This page explains how to estimate parameters in an ODE model using MATLAB's lsqcurvefit
function. The script and data files are available for download.
lsqcurvefit
uses [least squares](https://mathworld.wolfram.com/LeastSquaresFitting.html#:~:text=A mathematical procedure for finding,the points from the curve.), which minimizes the total sum of the squared errors (SSE) between the model and the data.
For this example, an SIR model will be fit to data from a flu outbreak in an English boarding school in 1978. A total of 763 boys were at risk and 512 became infected. An article on the outbreak can be found in the British Medical Journal, while the exact data used in this example is taken from Dr. Brian Reich's fitting tutorial.

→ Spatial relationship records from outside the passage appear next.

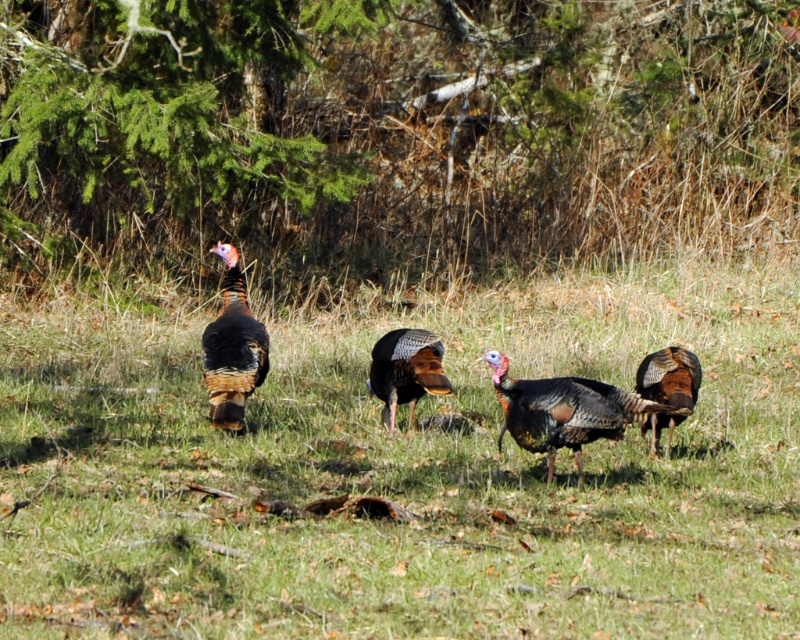
You are a photographer trying to capture the glossy iridescent turkey at center in the image. The camera is positioned at the point marked by point (554, 412). Where should you aim your camera to focus on the glossy iridescent turkey at center?

The point (554, 412) marks the glossy iridescent turkey at center, so you should aim your camera directly at that point to focus on it.

You are a photographer aiming to capture both the glossy iridescent turkey at center and the shiny metallic turkey at center in a single frame. Which turkey should you adjust your camera angle to focus on first to ensure both are in the shot?

You should focus on the glossy iridescent turkey at center first because it is positioned under the shiny metallic turkey at center, so adjusting the angle to include the lower one ensures the upper one is also in frame.

You are a photographer aiming to capture the shiny brown turkey at right in your shot. The green grass at center is blocking the view. Can you move the grass to get a clear view of the turkey?

The shiny brown turkey at right is behind the green grass at center, so you cannot move the grass as it is part of the natural environment. To get a clear view, you might need to adjust your position or angle to see around or over the grass.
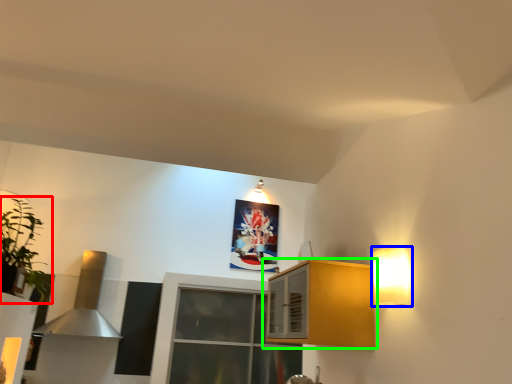
Question: Which is nearer to the houseplant (highlighted by a red box)? light fixture (highlighted by a blue box) or cabinetry (highlighted by a green box).

Choices:
 (A) light fixture
 (B) cabinetry

Answer: (B)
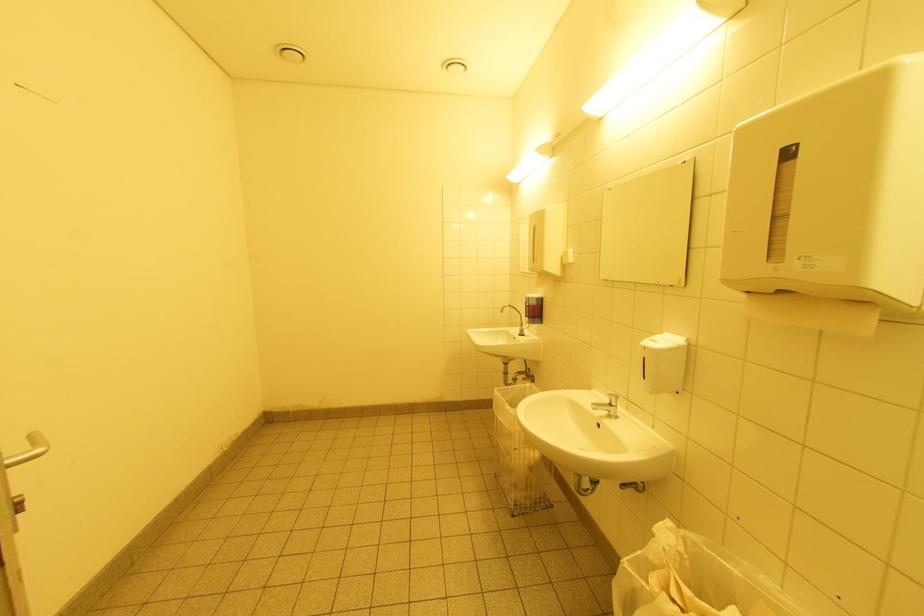
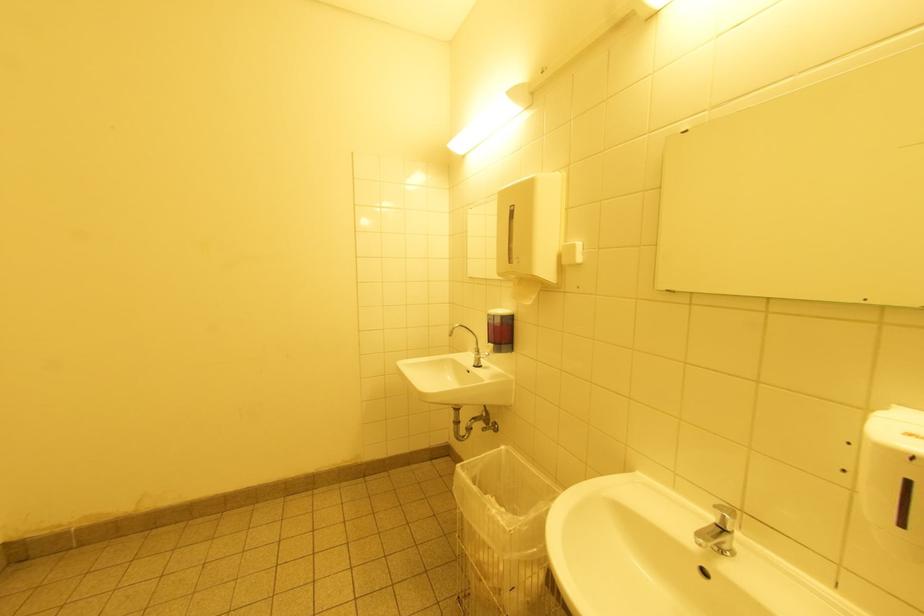
Question: The camera is either moving clockwise (left) or counter-clockwise (right) around the object. The first image is from the beginning of the video and the second image is from the end. Is the camera moving left or right when shooting the video?

Choices:
 (A) Left
 (B) Right

Answer: (A)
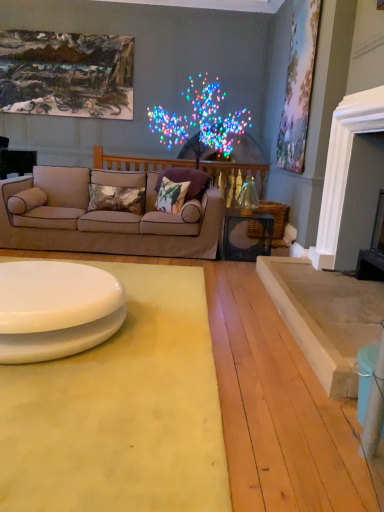
Question: Does pastel floral canvas at upper right, arranged as the first picture frame when viewed from the right, have a smaller size compared to beige fabric couch at center?

Choices:
 (A) yes
 (B) no

Answer: (A)

Question: Can you confirm if pastel floral canvas at upper right, arranged as the first picture frame when viewed from the right, is thinner than beige fabric couch at center?

Choices:
 (A) yes
 (B) no

Answer: (A)

Question: Is pastel floral canvas at upper right, the second picture frame when ordered from back to front, at the right side of beige fabric couch at center?

Choices:
 (A) no
 (B) yes

Answer: (B)

Question: Is pastel floral canvas at upper right, placed as the 1th picture frame when sorted from front to back, bigger than beige fabric couch at center?

Choices:
 (A) no
 (B) yes

Answer: (A)

Question: Is pastel floral canvas at upper right, arranged as the first picture frame when viewed from the right, positioned before beige fabric couch at center?

Choices:
 (A) no
 (B) yes

Answer: (A)

Question: Considering the positions of fluffy fabric pillow at center, the 1th pillow from the right, and yellow fabric mat at lower center in the image, is fluffy fabric pillow at center, the 1th pillow from the right, wider or thinner than yellow fabric mat at lower center?

Choices:
 (A) wide
 (B) thin

Answer: (B)

Question: Is point click(173, 172) positioned closer to the camera than point click(94, 498)?

Choices:
 (A) farther
 (B) closer

Answer: (A)

Question: From a real-world perspective, relative to yellow fabric mat at lower center, is fluffy fabric pillow at center, the 1th pillow from the right, vertically above or below?

Choices:
 (A) below
 (B) above

Answer: (B)

Question: In terms of size, does fluffy fabric pillow at center, which ranks as the fourth pillow in left-to-right order, appear bigger or smaller than yellow fabric mat at lower center?

Choices:
 (A) big
 (B) small

Answer: (B)

Question: From their relative heights in the image, would you say textured floral pillow at center, the third pillow in the right-to-left sequence, is taller or shorter than fluffy fabric pillow at center, the 1th pillow from the right?

Choices:
 (A) tall
 (B) short

Answer: (B)

Question: Is textured floral pillow at center, which is counted as the 2th pillow, starting from the left, bigger or smaller than fluffy fabric pillow at center, the 1th pillow from the right?

Choices:
 (A) big
 (B) small

Answer: (B)

Question: Choose the correct answer: Is textured floral pillow at center, which is counted as the 2th pillow, starting from the left, inside fluffy fabric pillow at center, the 1th pillow from the right, or outside it?

Choices:
 (A) inside
 (B) outside

Answer: (B)

Question: From a real-world perspective, is textured floral pillow at center, which is counted as the 2th pillow, starting from the left, above or below fluffy fabric pillow at center, which ranks as the fourth pillow in left-to-right order?

Choices:
 (A) above
 (B) below

Answer: (B)

Question: From a real-world perspective, is pastel floral canvas at upper right, placed as the 1th picture frame when sorted from front to back, positioned above or below floral-patterned fabric pillow at center, which is the 2th pillow in right-to-left order?

Choices:
 (A) below
 (B) above

Answer: (B)

Question: From the image's perspective, is pastel floral canvas at upper right, arranged as the first picture frame when viewed from the right, positioned above or below floral-patterned fabric pillow at center, which is the 2th pillow in right-to-left order?

Choices:
 (A) above
 (B) below

Answer: (A)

**Note: This tutorial goes in the order I follow when writing my own scripts, although the order that MATLAB requires overall is different. In particular, MATLAB requires all function definitions go at the end of the script. This is clear when looking at the SIR_lsqcurvefit_example.mlx
file.
The Susceptible-Infected-Recovered (SIR) model is described by the following equations (where a dot denotes differentiation with respect to time t):
$$ \begin{align*}\dot{S} &= -\frac{\beta SI}{N},\\ \dot{I} &= \frac{\beta SI}{N} - \gamma I,\\ \dot{R} &= \gamma I.\end{align*} $$
The total population is denoted $N(t) = S(t) + I(t) + R(t)$. The contact rate per day is denoted by $\beta$, and the recovery rate per day is denoted by $\gamma$. Note that $1/\gamma$ gives the average time it takes (in days) to recover.
First, we type out the model following MATLAB's ode45
example:
function dydt = SIR(t,y,params)
% parameters to be fit are listed in the "params" vector.
beta = params(1);
gamma = params(2);
S = y(1); I = y(2); R = y(3);
N = S + I + R;
dydt = [-1*beta*S*I/N; % S'(t)
beta*S*I/N - gamma*I; % I'(t)
gamma*I]; % R'(t)
end
We want to estimate values for beta
and gamma
, so we put them in the vector params
. You can choose what order the estimated parameters will be listed in, but it must be consistent everywhere in the script.
The vector y
is a list of all the state variables in the model in our desired order, while dydt
represents the equations of the model in the desired order. For example, since we assign S=y(1)
, the first equation in dydt
is $\dot{S}=-\beta SI/N$. Typically, this follows the order of the equations of the model.